Monday, February 24, 2014

Taymor post-mortem, part three, in which I get angsty about gender, move from a critique of JT to a critique of my program, and conclude my disagreements

Ellen, I hear ya!  Your patience is rewarded, as I finally make the time to finish my FEELINGS.

Continuing my wrap-up of Julie Taymor's talk at George Washington University's Global Shakespeares symposium at the end of January:

  • Taymor calls Midsummer "sloppy," but also a masterpiece.  Can it be both?  I think Midsummer is as near as Shakespeare ever came to a perfect play.  Isn't a "sloppy masterpiece" an oxymoron?  I don't think there's anything "sloppy" about Midsummer, unless you're looking at what editors and compositors have done to it over the years.  I'm particularly irked by what the editors of the most recent Norton edition did to it.  And just last week, in my textual culture class, I learned that an error made by a compositor in the printshop (when Midsummer was being prepared for its second quarto printing) managed to work its way into the accepted text of the play and that error has survived for 400 years.  So who, exactly, is being sloppy here?  It's certainly not the man himself.
  • I mean, the structure of the play is sound.  We have three fully-developed plots that progress and interweave and then are nicely resolved at the end.  Where's the slop, Julie Taymor?  Ugh.  FEELINGS.
Moving on to Taymor's film version of The Tempest, which was inspired by a stage production she did at some other point in time:
  • Taymor said that she didn't intend to do Tempest with a woman, but ended up with Helen Mirren sort of by accident, since she didn't have an actor already in mind for the role of Prospero.
  • Though Taymor clearly regendered Prospero for the film, she seems to be explaining her choice of using Helen Mirren because she's just a great actor (which she is). Okay…so WHY was it necessary to regender the role instead of just cross-gender casting it?  She spoke at length about the complex, lengthy, and difficult task of regendering the language in the script, but did not explain why she thought it was important to tell the story with Prospero as a woman.  Woman Prospero turns The Tempest into something different than what Shakespeare wrote; there's no getting around that fact. 
  • (Full disclosure: one of the second-year students in my program is working on a thesis right now about regendering some of Shakespeare's "villains" ["villains" in quotes because the characters she picked for regendering are Iago, Tybalt, and Shylock, only one of which is an actual villain], and I'm having really strong FEELINGS about it that are informing my reaction to the fact that JT clearly regendered this role and didn't speak to the reasoning behind it except to say that HM was the right choice for the role because she's so damn great.)
  • (Okay, and also because the MFA company in my program just did a regendered production of Faustus that was horrifying in that by regendering, they highlighted every awful trait that generally goes with being a woman [flighty, fickle, easily distracted by a sexy man, etc].)
  • The thing about regendering is that no one has so far been able to provide me with an argument in its favor that I find satisfactory.  (Thesis girl's argument for it is "why not" [seriously, every time she's been asked why, that's been her answer], the MFA company's argument is [I think] that they want the undergraduates at this all-girls school to be able to identify with the character and imagine themselves in that role, and JT's argument seems to be just that HM is a great actor, which she is.)  But there has long been a theatrical tradition of cross-gender casting, and there have been some high-profile productions in recent years with major roles being cross-gendered (excluding the all-men and all-women productions that spring up from time to time, which I believe is a different subject entirely).  Regendering just isn't necessary for the story, and is often detrimental or ineffective for the characters.
Clearly I have some FEELINGS about gender and the way my program is dealing with it right now.  There was no opportunity to ask questions at last night's installment of the Thesis Festival, so I'm brimming over with them today.  I imagine I might have a chance to ask questions at today's session, and if I have anything new to add, I'll write a post-mort of that as well.

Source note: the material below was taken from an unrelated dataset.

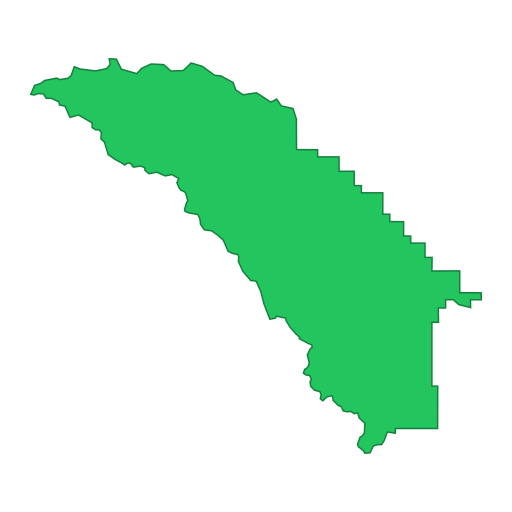 Mineral, Montana, United States of America (Mercator projection)
{"feature_id": "52423323B81681385267576", "entity_name": "Mineral", "entity_type": "district", "adm_level": 2, "iso_a3": "USA", "parent_name": "United States of America", "parent_adm1": "Montana", "projection": "mercator", "projection_center": [-115.085, 47.096], "detail": "fine", "context": "isolated", "style": "filled", "palette": "green", "viewbox_px": 512, "rotation_deg": 0, "n_neighbors": 0, "source": "geoboundaries", "source_scale": "gbopen_adm2", "svg_char_len": 2409}
<svg xmlns="http://www.w3.org/2000/svg" viewBox="0 0 512 512"><path d="M74.3,66.7L71.0,75.9L67.8,78.3L59.6,79.6L56.7,78.1L44.6,80.5L40.7,83.4L34.6,85.4L30.7,94.4L34.3,95.0L38.2,93.6L43.5,93.9L46.2,98.3L51.2,98.3L58.9,101.8L59.5,105.0L65.0,106.1L70.0,117.4L78.5,115.0L92.0,122.8L92.2,127.6L95.8,129.9L99.0,129.7L101.4,132.5L100.9,138.9L104.5,142.2L108.2,154.6L115.1,159.4L122.6,163.5L124.5,165.0L128.4,162.7L132.1,164.6L132.2,166.2L133.7,167.1L141.1,166.0L144.6,167.8L145.1,170.5L149.0,173.7L156.8,172.2L165.2,175.9L172.0,174.6L178.7,178.5L176.9,182.8L179.2,188.0L181.2,190.5L182.8,190.8L185.6,192.8L187.8,200.7L186.5,202.7L184.7,209.0L185.0,211.4L189.2,213.0L197.8,214.5L199.9,218.7L200.5,224.2L204.3,229.8L211.6,230.8L217.8,235.2L223.3,240.2L226.0,246.4L228.1,251.3L232.6,253.5L237.7,254.4L238.7,256.7L238.4,261.4L242.8,271.2L250.9,280.7L253.7,280.6L256.4,281.6L260.8,291.5L263.9,303.8L266.1,309.5L269.9,319.2L275.3,318.2L276.5,316.2L285.6,318.1L286.2,321.0L290.6,327.9L296.4,334.4L299.7,337.3L299.3,338.7L309.0,343.8L311.5,344.7L312.3,347.2L310.3,348.7L307.3,354.9L309.2,362.4L308.6,365.6L306.5,368.4L304.7,369.3L303.4,373.2L305.9,374.9L309.6,375.5L311.5,379.3L310.1,381.5L310.6,386.2L314.5,390.2L319.8,391.6L321.2,394.8L320.3,398.8L322.8,400.8L326.6,397.1L331.5,395.7L332.7,397.1L333.1,400.3L338.3,405.6L341.0,406.3L343.3,411.0L347.4,411.8L350.6,411.4L354.6,413.8L357.0,412.7L357.8,413.3L359.2,418.0L364.9,423.3L364.4,432.8L362.2,436.0L360.1,437.1L357.5,444.4L358.4,446.8L363.6,450.8L364.7,453.2L370.1,452.8L373.3,446.0L378.1,444.6L381.5,444.7L384.1,440.7L387.3,432.1L388.3,432.1L395.3,433.2L395.3,428.5L437.6,428.5L437.7,386.1L431.9,386.2L431.9,322.3L438.5,322.3L438.3,307.9L445.6,308.0L445.6,299.7L453.3,299.7L458.8,304.6L470.6,307.6L470.5,299.8L481.3,299.8L481.2,292.8L459.8,292.7L459.7,270.9L431.9,271.0L432.1,257.4L425.0,257.4L425.0,243.1L410.7,243.1L410.7,236.0L403.6,236.0L403.6,221.7L389.8,221.6L389.8,214.2L382.8,214.2L382.8,192.8L361.4,192.8L361.4,185.6L354.2,185.6L354.2,171.3L339.1,171.3L339.0,156.9L317.6,156.9L317.6,149.7L296.5,149.6L296.4,119.1L293.0,108.5L281.3,105.9L276.7,99.1L270.9,102.1L256.5,92.8L243.0,94.8L235.8,89.9L233.1,82.5L220.8,75.9L214.5,75.2L202.3,66.3L191.1,63.0L183.2,70.6L170.8,71.0L163.8,64.6L151.0,64.0L141.7,68.3L136.8,73.6L121.3,69.2L116.4,59.1L109.2,58.8L110.2,64.4L106.7,68.6L95.6,70.9L80.0,69.0L74.3,66.7Z" fill="#22c55e" stroke="#15803d" stroke-width="1.5"/></svg>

If you're interested, here's the official live-blog of last night's session: http://asc-blogs.com/2014/02/23/mfa-thesis-festival-2014/  It gave me FEELINGS (the event, not the live-blog, which I haven't read).  (Actually, no, the live-blog gave me FEELINGS as well, but only because I was sitting directly in front of the person responsible for doing it, which meant there was no escape from the furious clickety-clack of ridiculously fast typing.)

That's it! That's all she wrote!

1 comment:

Ellen said...

Brava on your gendering, regendering, cross-gendering thoughts! I'm not against any of the above, but there it has to live within a coherent concept!

What is the Midsummer error you mention that survived for so long?

Great to read about all you're doing and thinking about!